For those unfamiliar with its excellent work, TED is a nonprofit organization dedicated to highlighting and sharing ‘ideas worth spreading’ — originally focused on technology, entertainment, and design, its scope has spread to all domains of human endeavor. The designation ‘TEDx’ indicates an independently organized event, within the organization’s guidelines, rather than material presented at one of TED’s biannual conferences. TED video talks attract a global audience of millions.
Biotech Fairy Tales vs. Reality
When the first GMO crops were introduced in the mid-1990’s, they were marketed (and received) as ‘magic’ — a perfectly safe, practically water-like substance that erased pest problems without changing the quality of the food.
Vrain uses the term ‘genetic pollution’ to describe the inevitable contamination of rogue genes, transported from GM fields to the surrounding ecosphere.
He also raises the issue of GMOs in the context of antibiotic resistant bacteria. Did you know that CAFOs aren’t the only culprit?! Teaser: every river tested, in China, carried antibiotic resistant bacteria linked to genetically modified crops.
Food allergies have also spiked since the GMO infiltration of our food system, with studies (published in such radical and anti-science venues as the Journal of Immunology) showing that Bt corn causes anaphylactic response in mice and rats.
Vrain also points out:
- Mice fed GM soy have damaged testicles, uterus, and ovaries (European Journal of Histochemistry)
- Rats fed RoundUp Ready corn have damaged liver and kidneys (Food and Chemical Toxicology)
As research piles up, it has become increasingly clear that ‘the impact [of RoundUp] on the body is insidious and manifests slowly over time, as inflammation dmages cellular systems throughout the body.’
Vrain explores the biotech-industry-embraced fallacy that one gene equals coding for one and only one protein.
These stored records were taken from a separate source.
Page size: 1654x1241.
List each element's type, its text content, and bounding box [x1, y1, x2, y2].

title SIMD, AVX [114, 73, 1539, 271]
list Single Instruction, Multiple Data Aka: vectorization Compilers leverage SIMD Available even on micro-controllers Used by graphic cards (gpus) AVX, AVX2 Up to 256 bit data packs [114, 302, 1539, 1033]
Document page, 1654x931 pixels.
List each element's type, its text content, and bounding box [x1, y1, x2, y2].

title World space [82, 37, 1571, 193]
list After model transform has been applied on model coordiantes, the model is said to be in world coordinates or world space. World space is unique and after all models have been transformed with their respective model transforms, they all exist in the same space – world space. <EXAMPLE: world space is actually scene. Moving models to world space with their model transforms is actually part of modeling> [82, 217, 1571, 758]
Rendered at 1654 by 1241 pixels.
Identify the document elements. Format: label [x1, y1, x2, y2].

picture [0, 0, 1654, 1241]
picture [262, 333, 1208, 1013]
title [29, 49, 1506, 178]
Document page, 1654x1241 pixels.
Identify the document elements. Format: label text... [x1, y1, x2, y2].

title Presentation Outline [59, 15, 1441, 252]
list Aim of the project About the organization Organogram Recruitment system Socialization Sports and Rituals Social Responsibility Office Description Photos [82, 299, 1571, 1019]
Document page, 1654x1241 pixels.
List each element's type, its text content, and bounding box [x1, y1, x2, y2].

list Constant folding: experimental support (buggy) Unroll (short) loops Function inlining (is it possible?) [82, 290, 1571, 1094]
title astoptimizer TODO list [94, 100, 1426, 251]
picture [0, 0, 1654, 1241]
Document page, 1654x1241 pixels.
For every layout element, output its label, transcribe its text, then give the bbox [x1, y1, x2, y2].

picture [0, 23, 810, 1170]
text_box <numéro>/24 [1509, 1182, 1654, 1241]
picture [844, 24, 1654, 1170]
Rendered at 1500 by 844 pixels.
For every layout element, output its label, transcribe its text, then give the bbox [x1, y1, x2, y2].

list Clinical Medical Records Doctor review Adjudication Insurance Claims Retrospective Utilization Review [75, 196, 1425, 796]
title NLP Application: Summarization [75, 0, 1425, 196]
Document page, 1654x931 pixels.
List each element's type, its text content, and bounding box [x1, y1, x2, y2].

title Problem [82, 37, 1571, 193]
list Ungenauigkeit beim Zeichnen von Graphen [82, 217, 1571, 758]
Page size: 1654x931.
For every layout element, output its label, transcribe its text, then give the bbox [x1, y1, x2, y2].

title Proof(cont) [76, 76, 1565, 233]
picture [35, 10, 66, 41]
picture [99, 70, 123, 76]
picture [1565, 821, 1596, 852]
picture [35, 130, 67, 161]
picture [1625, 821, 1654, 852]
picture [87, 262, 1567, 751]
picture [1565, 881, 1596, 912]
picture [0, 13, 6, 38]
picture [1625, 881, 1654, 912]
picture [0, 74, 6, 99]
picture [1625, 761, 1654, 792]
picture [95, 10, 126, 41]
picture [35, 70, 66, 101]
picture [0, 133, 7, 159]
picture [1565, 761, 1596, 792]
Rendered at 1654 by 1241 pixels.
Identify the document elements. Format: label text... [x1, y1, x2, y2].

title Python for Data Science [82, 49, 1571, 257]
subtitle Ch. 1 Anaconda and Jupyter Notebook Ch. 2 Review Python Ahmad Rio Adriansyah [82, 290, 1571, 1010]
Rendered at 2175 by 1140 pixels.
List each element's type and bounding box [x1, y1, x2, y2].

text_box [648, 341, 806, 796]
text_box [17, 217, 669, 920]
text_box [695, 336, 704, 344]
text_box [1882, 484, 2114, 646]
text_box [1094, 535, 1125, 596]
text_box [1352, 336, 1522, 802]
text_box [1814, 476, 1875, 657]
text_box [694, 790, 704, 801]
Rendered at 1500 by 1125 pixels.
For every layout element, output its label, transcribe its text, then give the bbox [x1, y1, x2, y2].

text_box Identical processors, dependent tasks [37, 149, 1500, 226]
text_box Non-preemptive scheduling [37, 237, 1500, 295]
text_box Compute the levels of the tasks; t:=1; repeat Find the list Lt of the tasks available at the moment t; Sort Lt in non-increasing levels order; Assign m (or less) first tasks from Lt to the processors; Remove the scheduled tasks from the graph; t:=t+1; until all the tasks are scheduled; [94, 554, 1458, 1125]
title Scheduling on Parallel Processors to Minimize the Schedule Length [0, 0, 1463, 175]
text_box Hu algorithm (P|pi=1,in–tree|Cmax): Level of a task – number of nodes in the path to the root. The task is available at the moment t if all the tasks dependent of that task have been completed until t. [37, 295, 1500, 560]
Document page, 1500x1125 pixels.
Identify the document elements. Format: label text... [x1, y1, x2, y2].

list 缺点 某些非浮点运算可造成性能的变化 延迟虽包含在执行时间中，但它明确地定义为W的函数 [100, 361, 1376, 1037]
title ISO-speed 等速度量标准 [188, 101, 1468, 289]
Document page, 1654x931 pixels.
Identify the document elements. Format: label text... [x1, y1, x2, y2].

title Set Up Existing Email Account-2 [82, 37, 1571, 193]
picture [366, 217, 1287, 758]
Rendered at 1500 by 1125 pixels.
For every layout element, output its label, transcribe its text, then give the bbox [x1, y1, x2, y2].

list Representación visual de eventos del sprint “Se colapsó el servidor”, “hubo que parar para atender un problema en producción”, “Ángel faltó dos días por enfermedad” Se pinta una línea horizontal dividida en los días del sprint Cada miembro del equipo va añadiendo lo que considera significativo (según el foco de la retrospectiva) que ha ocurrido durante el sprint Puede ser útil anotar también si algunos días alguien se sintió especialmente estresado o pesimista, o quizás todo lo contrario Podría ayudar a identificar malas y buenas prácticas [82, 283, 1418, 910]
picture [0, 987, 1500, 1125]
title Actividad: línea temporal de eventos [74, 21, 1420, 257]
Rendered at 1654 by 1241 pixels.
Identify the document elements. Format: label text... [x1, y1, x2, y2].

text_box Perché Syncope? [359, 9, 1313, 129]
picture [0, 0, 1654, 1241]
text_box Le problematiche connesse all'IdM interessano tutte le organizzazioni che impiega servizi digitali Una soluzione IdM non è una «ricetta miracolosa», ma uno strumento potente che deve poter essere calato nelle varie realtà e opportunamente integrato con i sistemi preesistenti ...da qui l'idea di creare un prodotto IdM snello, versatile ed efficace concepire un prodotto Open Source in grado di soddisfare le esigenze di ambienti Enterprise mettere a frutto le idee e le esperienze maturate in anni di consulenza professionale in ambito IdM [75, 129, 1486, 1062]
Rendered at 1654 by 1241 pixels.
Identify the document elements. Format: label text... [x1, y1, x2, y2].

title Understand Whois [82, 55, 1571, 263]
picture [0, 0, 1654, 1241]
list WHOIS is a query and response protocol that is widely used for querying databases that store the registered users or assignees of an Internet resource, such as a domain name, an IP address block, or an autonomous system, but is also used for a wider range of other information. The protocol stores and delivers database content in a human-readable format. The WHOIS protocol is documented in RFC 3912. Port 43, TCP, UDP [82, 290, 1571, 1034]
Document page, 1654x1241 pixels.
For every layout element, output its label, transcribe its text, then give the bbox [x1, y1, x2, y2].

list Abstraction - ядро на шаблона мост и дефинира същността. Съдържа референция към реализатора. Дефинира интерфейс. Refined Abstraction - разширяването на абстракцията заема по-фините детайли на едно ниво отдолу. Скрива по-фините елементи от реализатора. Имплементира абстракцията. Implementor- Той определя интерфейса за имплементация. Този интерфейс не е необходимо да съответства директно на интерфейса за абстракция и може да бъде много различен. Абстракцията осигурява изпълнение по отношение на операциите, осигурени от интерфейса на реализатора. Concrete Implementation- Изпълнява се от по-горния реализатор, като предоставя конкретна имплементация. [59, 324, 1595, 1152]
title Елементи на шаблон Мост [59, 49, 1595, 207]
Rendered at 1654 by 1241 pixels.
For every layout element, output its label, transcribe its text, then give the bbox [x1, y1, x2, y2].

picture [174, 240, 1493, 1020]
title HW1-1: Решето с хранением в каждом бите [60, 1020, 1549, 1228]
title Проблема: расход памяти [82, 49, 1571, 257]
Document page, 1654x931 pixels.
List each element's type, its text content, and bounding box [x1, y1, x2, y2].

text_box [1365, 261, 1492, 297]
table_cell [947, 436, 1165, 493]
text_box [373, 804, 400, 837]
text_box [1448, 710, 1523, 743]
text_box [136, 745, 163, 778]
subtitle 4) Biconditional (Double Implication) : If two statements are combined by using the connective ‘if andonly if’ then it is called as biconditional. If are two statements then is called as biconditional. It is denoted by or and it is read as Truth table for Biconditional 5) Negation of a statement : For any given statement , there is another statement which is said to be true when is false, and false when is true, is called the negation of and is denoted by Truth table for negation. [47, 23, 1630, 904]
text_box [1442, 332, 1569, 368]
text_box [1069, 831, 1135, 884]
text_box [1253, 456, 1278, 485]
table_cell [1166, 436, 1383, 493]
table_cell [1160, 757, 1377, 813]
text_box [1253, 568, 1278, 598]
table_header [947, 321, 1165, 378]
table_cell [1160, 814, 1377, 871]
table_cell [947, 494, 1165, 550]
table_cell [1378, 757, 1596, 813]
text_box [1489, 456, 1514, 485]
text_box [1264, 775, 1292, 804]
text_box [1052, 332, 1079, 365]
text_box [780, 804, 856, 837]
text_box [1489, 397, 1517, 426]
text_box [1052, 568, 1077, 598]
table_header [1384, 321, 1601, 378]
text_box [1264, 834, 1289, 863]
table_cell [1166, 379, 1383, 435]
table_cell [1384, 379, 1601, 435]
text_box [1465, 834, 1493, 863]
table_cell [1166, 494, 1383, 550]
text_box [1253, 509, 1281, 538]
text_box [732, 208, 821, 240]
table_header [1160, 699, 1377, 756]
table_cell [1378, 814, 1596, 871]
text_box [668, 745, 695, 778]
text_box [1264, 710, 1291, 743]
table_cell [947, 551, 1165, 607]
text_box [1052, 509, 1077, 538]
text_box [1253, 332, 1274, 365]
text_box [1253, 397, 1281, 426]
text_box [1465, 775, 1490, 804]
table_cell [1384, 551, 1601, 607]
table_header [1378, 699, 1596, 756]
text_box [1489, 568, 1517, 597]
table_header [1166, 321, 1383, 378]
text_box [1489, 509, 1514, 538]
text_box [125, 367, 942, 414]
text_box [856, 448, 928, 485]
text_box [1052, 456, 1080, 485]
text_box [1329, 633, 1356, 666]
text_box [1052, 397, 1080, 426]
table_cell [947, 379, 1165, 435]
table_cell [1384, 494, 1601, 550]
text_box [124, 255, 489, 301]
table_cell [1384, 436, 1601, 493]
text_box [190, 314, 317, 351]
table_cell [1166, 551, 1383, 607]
Not so!
‘There are many many proteins that are created [from each gene], and we really don’t know what they are… and we are just waking up to these problems.’
‘So this is the status of genetic engineering today… my conclusion would be that the future of agriculture is not necessarily engineered.’
When a genetic scientist makes that assertion, the technology in question deserves our most serious and skeptical scrutiny.